* WHAT THE TASK REQUIRES:
With the pictures left out, write every entry down exactly.

* DATA TO USE:
%%

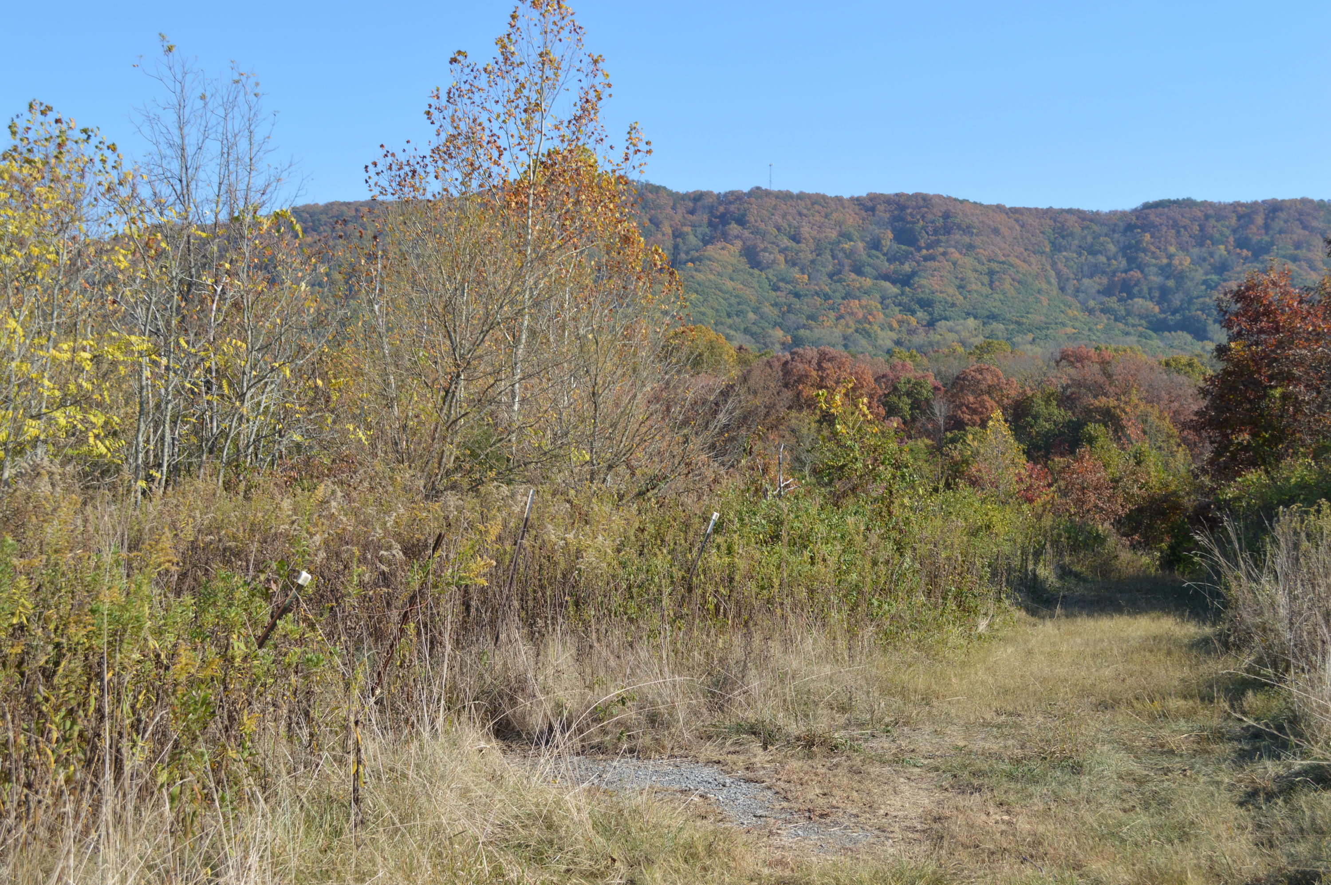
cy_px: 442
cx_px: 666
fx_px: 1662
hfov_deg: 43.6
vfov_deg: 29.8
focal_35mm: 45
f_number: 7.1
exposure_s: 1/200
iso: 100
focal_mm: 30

%%

* REPLY TO THE TASK:
cy_px: 442
cx_px: 666
fx_px: 1662
hfov_deg: 43.6
vfov_deg: 29.8
focal_35mm: 45
f_number: 7.1
exposure_s: 1/200
iso: 100
focal_mm: 30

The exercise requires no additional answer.